Brief ▸ In the records that follow, the lines from the one containing "left eye: (685, 247)" to the one containing "left front paw: (660, 605)", inclusive, are to be given again exactly.

Extracted information ▸
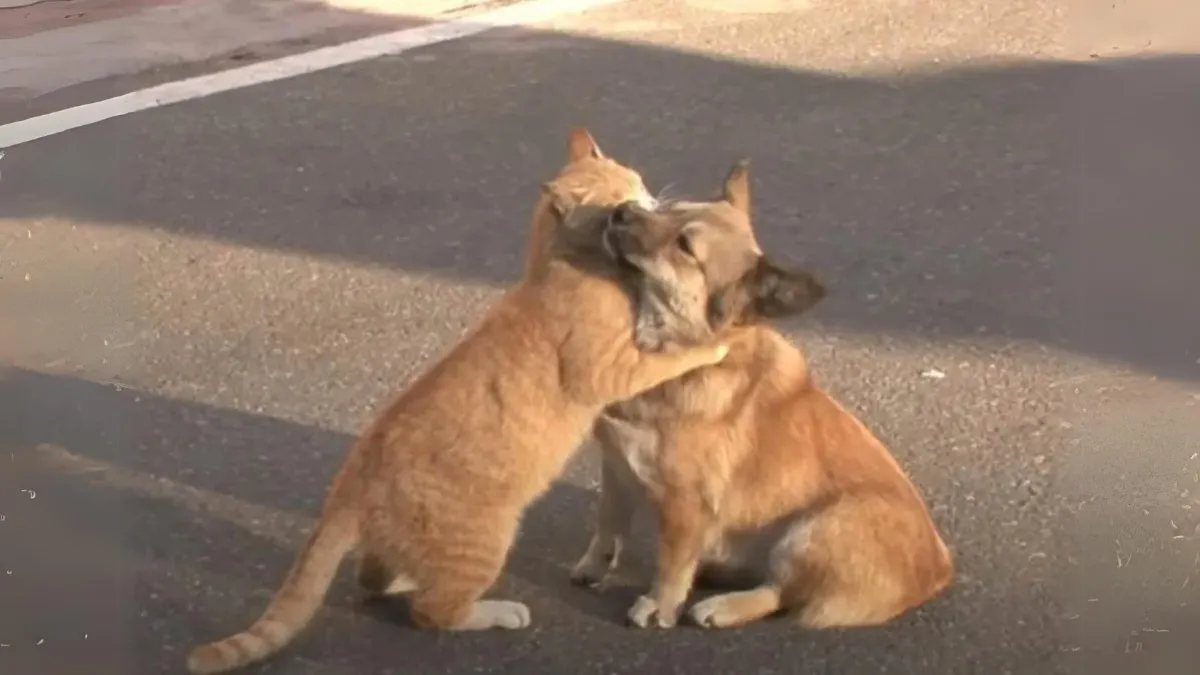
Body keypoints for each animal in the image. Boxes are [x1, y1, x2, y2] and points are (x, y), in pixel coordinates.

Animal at [184, 131, 729, 672]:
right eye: (620, 206)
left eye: (639, 186)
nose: (647, 205)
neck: (556, 263)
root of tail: (348, 486)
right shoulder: (610, 370)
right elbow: (671, 356)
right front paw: (714, 343)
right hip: (486, 541)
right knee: (434, 611)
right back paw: (497, 611)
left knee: (374, 578)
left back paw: (403, 578)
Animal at [566, 163, 950, 629]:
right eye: (669, 208)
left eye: (685, 247)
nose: (620, 211)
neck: (678, 359)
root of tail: (939, 570)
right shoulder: (617, 468)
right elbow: (609, 524)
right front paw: (594, 564)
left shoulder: (685, 504)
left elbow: (671, 564)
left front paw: (660, 605)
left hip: (814, 530)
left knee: (781, 592)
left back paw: (722, 606)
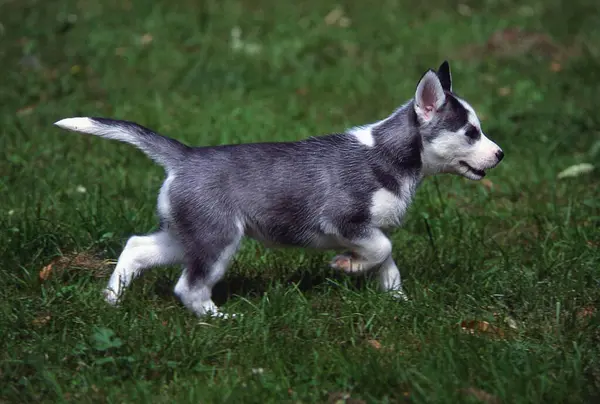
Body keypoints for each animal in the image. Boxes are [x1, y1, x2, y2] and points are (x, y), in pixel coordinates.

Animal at [55, 61, 502, 318]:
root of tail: (185, 157)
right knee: (189, 287)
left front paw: (399, 303)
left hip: (187, 236)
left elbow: (387, 263)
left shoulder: (370, 230)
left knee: (136, 247)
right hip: (218, 241)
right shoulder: (344, 221)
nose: (499, 155)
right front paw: (346, 265)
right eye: (471, 132)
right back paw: (220, 319)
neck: (390, 156)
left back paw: (111, 300)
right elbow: (382, 250)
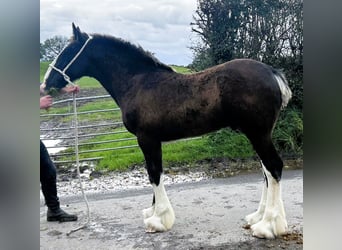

Your response ▸
left eye: (685, 247)
nose: (620, 211)
neck: (678, 359)
root of tail: (939, 570)
right shoulder: (617, 468)
right elbow: (609, 524)
right front paw: (594, 564)
left shoulder: (685, 504)
left elbow: (671, 564)
left front paw: (660, 605)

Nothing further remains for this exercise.